Each line of the data below from the one holding "16: (50, 172, 55.81)" to the one holding "36: (448, 216, 96.83)", inclusive, is to be reproduced exactly; no other line belongs in the answer.

[Start of Attachment]

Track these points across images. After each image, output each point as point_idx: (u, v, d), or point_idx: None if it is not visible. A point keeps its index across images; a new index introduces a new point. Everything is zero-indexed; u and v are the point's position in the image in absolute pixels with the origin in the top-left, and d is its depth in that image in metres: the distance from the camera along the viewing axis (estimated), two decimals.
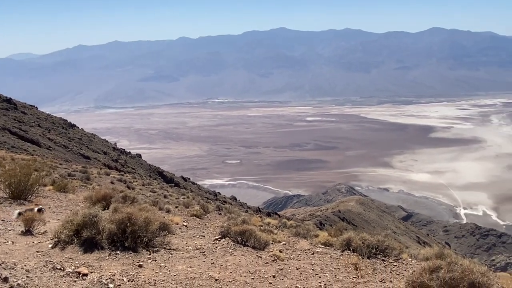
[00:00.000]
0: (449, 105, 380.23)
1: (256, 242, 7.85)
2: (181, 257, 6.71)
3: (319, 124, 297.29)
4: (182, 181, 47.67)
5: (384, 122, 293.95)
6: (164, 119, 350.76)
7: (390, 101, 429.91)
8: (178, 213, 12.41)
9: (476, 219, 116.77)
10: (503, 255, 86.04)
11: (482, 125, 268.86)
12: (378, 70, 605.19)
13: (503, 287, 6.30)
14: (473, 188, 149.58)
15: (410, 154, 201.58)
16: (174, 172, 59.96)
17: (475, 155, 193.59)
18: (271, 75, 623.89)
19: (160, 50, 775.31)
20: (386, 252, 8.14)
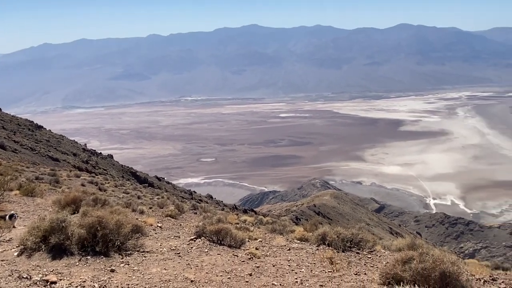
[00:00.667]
0: (417, 99, 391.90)
1: (232, 241, 7.80)
2: (155, 260, 6.57)
3: (293, 120, 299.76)
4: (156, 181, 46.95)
5: (356, 117, 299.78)
6: (136, 118, 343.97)
7: (361, 96, 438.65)
8: (152, 214, 12.17)
9: (445, 209, 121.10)
10: (470, 242, 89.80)
11: (448, 117, 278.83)
12: (349, 66, 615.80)
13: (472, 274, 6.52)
14: (441, 179, 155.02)
15: (381, 148, 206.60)
16: (148, 172, 58.94)
17: (442, 147, 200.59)
18: (244, 72, 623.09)
19: (130, 48, 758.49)
20: (360, 245, 8.28)
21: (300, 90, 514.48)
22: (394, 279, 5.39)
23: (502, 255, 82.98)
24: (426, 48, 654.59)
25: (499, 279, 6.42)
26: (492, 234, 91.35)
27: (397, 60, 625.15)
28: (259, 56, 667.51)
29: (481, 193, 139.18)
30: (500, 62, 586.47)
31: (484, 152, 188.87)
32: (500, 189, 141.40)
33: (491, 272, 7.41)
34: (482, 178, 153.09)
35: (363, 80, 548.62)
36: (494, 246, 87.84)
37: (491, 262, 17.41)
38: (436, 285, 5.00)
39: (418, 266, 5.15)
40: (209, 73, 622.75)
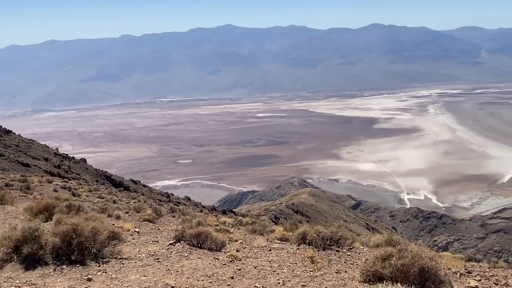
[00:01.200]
0: (390, 97, 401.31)
1: (212, 244, 7.72)
2: (134, 266, 6.42)
3: (270, 120, 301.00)
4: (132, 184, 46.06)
5: (331, 116, 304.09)
6: (109, 120, 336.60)
7: (336, 95, 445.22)
8: (129, 219, 11.91)
9: (418, 203, 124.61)
10: (444, 235, 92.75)
11: (420, 115, 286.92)
12: (323, 65, 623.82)
13: (448, 268, 6.70)
14: (414, 175, 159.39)
15: (356, 145, 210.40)
16: (123, 176, 57.78)
17: (415, 143, 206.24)
18: (220, 72, 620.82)
19: (102, 48, 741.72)
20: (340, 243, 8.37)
21: (276, 89, 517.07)
22: (375, 276, 5.47)
23: (474, 247, 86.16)
24: (397, 47, 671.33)
25: (474, 272, 6.63)
26: (464, 226, 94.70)
27: (370, 59, 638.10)
28: (235, 56, 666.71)
29: (452, 188, 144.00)
30: (468, 60, 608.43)
31: (455, 147, 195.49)
32: (470, 183, 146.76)
33: (465, 265, 7.65)
34: (453, 172, 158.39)
35: (337, 79, 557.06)
36: (466, 238, 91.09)
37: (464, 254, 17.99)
38: (416, 280, 5.10)
39: (397, 263, 5.23)
40: (185, 73, 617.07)
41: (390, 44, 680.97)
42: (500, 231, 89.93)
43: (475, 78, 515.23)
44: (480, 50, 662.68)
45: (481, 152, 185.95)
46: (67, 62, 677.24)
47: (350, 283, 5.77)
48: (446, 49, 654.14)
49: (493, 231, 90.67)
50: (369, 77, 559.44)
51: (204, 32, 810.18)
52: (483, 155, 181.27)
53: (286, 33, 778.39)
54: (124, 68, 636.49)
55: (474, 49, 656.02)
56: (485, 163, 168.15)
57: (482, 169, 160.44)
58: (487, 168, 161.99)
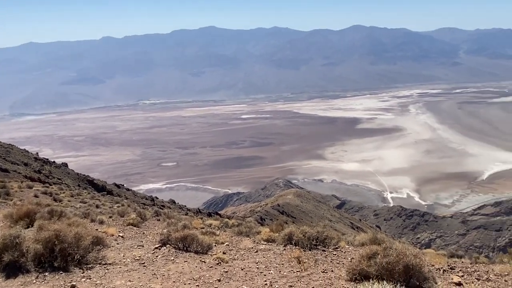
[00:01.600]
0: (372, 98, 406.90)
1: (198, 247, 7.68)
2: (119, 272, 6.32)
3: (254, 121, 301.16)
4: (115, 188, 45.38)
5: (315, 116, 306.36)
6: (91, 124, 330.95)
7: (319, 96, 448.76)
8: (112, 223, 11.73)
9: (401, 202, 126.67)
10: (426, 233, 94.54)
11: (401, 114, 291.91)
12: (306, 66, 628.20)
13: (432, 265, 6.83)
14: (397, 173, 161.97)
15: (340, 146, 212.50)
16: (106, 180, 56.85)
17: (397, 143, 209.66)
18: (204, 74, 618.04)
19: (83, 51, 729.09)
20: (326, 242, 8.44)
21: (260, 91, 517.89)
22: (361, 275, 5.53)
23: (455, 243, 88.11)
24: (379, 48, 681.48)
25: (456, 268, 6.78)
26: (446, 223, 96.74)
27: (352, 60, 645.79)
28: (218, 58, 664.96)
29: (434, 185, 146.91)
30: (447, 61, 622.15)
31: (435, 146, 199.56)
32: (451, 181, 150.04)
33: (448, 261, 7.81)
34: (434, 171, 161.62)
35: (320, 80, 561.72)
36: (448, 235, 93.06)
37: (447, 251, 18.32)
38: (401, 278, 5.18)
39: (382, 261, 5.31)
40: (168, 75, 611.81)
41: (371, 45, 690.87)
42: (480, 227, 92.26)
43: (454, 78, 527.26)
44: (459, 51, 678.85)
45: (461, 150, 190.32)
46: (47, 65, 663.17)
47: (337, 283, 5.82)
48: (426, 50, 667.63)
49: (473, 227, 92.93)
50: (351, 78, 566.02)
51: (187, 33, 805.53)
52: (462, 153, 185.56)
53: (269, 34, 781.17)
54: (105, 70, 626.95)
55: (453, 50, 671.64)
56: (464, 161, 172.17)
57: (462, 167, 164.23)
58: (466, 166, 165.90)
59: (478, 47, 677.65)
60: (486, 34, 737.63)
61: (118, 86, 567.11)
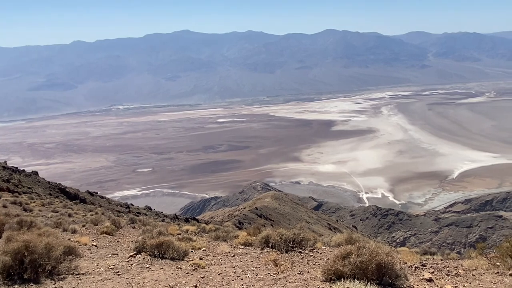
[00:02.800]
0: (346, 100, 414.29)
1: (174, 253, 7.61)
2: (92, 281, 6.19)
3: (231, 125, 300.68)
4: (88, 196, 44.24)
5: (291, 119, 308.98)
6: (62, 130, 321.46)
7: (294, 99, 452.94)
8: (86, 232, 11.45)
9: (376, 201, 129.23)
10: (401, 231, 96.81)
11: (374, 116, 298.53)
12: (281, 70, 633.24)
13: (404, 262, 7.02)
14: (371, 174, 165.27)
15: (316, 148, 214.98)
16: (79, 187, 55.35)
17: (371, 144, 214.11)
18: (178, 78, 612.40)
19: (52, 55, 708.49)
20: (302, 244, 8.53)
21: (236, 94, 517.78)
22: (336, 275, 5.63)
23: (429, 241, 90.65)
24: (351, 52, 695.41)
25: (427, 264, 7.00)
26: (419, 222, 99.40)
27: (326, 63, 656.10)
28: (193, 62, 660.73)
29: (407, 185, 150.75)
30: (416, 64, 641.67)
31: (407, 146, 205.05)
32: (423, 180, 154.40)
33: (420, 258, 8.06)
34: (407, 170, 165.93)
35: (295, 83, 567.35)
36: (421, 232, 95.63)
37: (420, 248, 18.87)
38: (374, 276, 5.31)
39: (356, 260, 5.43)
40: (141, 80, 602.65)
41: (344, 49, 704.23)
42: (452, 224, 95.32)
43: (423, 80, 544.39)
44: (427, 54, 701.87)
45: (432, 150, 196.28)
46: (14, 70, 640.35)
47: (313, 283, 5.90)
48: (396, 53, 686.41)
49: (445, 224, 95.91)
50: (325, 81, 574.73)
51: (161, 37, 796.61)
52: (433, 153, 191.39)
53: (244, 38, 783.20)
54: (76, 75, 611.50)
55: (422, 53, 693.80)
56: (435, 161, 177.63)
57: (433, 166, 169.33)
58: (437, 165, 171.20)
59: (446, 50, 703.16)
60: (453, 37, 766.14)
61: (90, 91, 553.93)
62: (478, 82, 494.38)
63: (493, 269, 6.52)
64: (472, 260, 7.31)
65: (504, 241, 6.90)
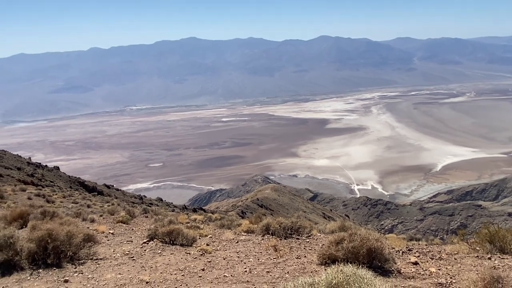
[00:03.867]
0: (339, 100, 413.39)
1: (184, 240, 7.64)
2: (109, 266, 6.22)
3: (234, 124, 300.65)
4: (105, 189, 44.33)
5: (289, 118, 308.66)
6: (81, 129, 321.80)
7: (292, 100, 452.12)
8: (103, 221, 11.50)
9: (366, 192, 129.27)
10: (389, 219, 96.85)
11: (365, 115, 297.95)
12: (280, 73, 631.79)
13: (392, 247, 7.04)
14: (362, 167, 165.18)
15: (311, 144, 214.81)
16: (96, 181, 55.45)
17: (361, 140, 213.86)
18: (186, 81, 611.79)
19: (70, 61, 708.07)
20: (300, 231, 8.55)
21: (238, 96, 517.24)
22: (330, 259, 5.65)
23: (414, 228, 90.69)
24: (343, 56, 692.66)
25: (413, 249, 7.01)
26: (406, 211, 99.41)
27: (320, 67, 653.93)
28: (199, 66, 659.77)
29: (394, 177, 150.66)
30: (403, 67, 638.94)
31: (395, 142, 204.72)
32: (409, 173, 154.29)
33: (407, 244, 8.07)
34: (395, 164, 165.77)
35: (293, 85, 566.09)
36: (408, 221, 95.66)
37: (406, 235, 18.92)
38: (365, 260, 5.33)
39: (348, 245, 5.44)
40: (152, 83, 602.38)
41: (337, 54, 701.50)
42: (436, 213, 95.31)
43: (409, 82, 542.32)
44: (413, 57, 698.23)
45: (417, 145, 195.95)
46: (36, 74, 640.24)
47: (309, 267, 5.92)
48: (385, 57, 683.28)
49: (429, 213, 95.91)
50: (320, 83, 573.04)
51: (169, 44, 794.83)
52: (419, 148, 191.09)
53: (245, 44, 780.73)
54: (93, 79, 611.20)
55: (408, 57, 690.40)
56: (421, 155, 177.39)
57: (418, 160, 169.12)
58: (422, 159, 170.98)
59: (430, 54, 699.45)
60: (436, 42, 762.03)
61: (105, 94, 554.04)
62: (459, 83, 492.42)
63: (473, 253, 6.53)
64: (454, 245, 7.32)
65: (483, 228, 6.91)
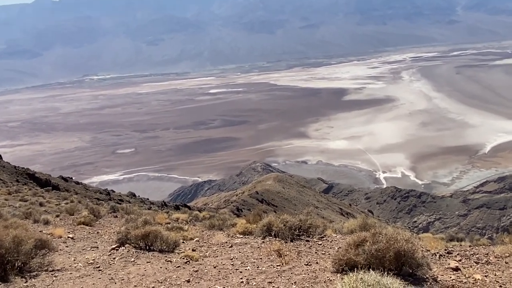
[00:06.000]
0: (360, 64, 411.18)
1: (163, 244, 7.72)
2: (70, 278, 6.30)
3: (225, 97, 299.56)
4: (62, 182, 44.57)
5: (296, 88, 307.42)
6: (27, 106, 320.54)
7: (299, 64, 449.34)
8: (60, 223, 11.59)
9: (395, 182, 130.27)
10: (424, 215, 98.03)
11: (393, 82, 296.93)
12: (283, 30, 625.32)
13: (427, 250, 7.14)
14: (390, 150, 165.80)
15: (325, 121, 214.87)
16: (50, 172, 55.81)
17: (389, 115, 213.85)
18: (162, 42, 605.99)
19: (11, 18, 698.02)
20: (310, 231, 8.65)
21: (230, 60, 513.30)
22: (348, 265, 5.72)
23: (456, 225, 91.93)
24: (365, 6, 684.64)
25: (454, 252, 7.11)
26: (445, 204, 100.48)
27: (335, 21, 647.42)
28: (178, 22, 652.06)
29: (431, 162, 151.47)
30: (442, 19, 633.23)
31: (432, 117, 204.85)
32: (450, 156, 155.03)
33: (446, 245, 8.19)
34: (431, 145, 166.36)
35: (300, 45, 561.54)
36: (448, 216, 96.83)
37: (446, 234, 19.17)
38: (392, 265, 5.40)
39: (371, 248, 5.50)
40: (118, 45, 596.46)
41: (357, 3, 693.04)
42: (483, 206, 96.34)
43: (451, 38, 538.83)
44: (456, 6, 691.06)
45: (460, 121, 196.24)
46: None
47: (322, 275, 6.00)
48: (419, 6, 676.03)
49: (475, 206, 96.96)
50: (335, 42, 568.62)
51: None
52: (462, 124, 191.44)
53: None
54: (41, 41, 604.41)
55: (449, 6, 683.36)
56: (464, 133, 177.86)
57: (461, 140, 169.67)
58: (467, 138, 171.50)
59: (477, 2, 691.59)
60: None
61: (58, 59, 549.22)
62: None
63: None
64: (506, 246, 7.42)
65: None
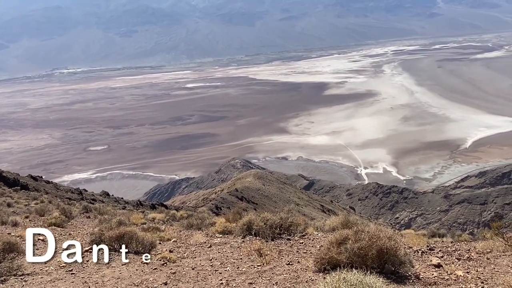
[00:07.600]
0: (341, 58, 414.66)
1: (139, 246, 7.68)
2: (40, 283, 6.20)
3: (203, 91, 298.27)
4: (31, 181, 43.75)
5: (276, 83, 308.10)
6: None
7: (279, 58, 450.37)
8: (30, 224, 11.39)
9: (377, 178, 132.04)
10: (406, 211, 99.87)
11: (375, 76, 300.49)
12: (262, 22, 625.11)
13: (409, 247, 7.28)
14: (371, 145, 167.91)
15: (305, 116, 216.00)
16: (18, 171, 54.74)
17: (370, 110, 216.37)
18: (135, 33, 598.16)
19: None
20: (291, 230, 8.72)
21: (207, 53, 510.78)
22: (330, 264, 5.79)
23: (438, 221, 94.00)
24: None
25: (436, 248, 7.27)
26: (427, 199, 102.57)
27: (315, 13, 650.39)
28: (153, 13, 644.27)
29: (413, 157, 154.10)
30: (423, 12, 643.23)
31: (414, 112, 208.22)
32: (432, 151, 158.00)
33: (428, 242, 8.36)
34: (413, 140, 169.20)
35: (279, 38, 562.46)
36: (429, 212, 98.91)
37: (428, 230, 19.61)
38: (374, 263, 5.49)
39: (354, 246, 5.58)
40: (89, 36, 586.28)
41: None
42: (464, 201, 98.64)
43: (432, 31, 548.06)
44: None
45: (441, 115, 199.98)
46: None
47: (304, 275, 6.05)
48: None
49: (457, 202, 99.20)
50: (316, 35, 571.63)
51: None
52: (443, 118, 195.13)
53: None
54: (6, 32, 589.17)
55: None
56: (446, 128, 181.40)
57: (443, 135, 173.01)
58: (448, 133, 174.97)
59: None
60: None
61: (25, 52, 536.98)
62: (496, 32, 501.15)
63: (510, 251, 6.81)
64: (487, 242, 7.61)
65: None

[End of Attachment]

- **RESPONSE TO THE TASK**
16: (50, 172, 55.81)
17: (389, 115, 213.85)
18: (162, 42, 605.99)
19: (11, 18, 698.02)
20: (310, 231, 8.65)
21: (230, 60, 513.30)
22: (348, 265, 5.72)
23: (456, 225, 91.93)
24: (365, 6, 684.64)
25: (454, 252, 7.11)
26: (445, 204, 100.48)
27: (335, 21, 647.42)
28: (178, 22, 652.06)
29: (431, 162, 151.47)
30: (442, 19, 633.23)
31: (432, 117, 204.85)
32: (450, 156, 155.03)
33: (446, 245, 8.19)
34: (431, 145, 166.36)
35: (300, 45, 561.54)
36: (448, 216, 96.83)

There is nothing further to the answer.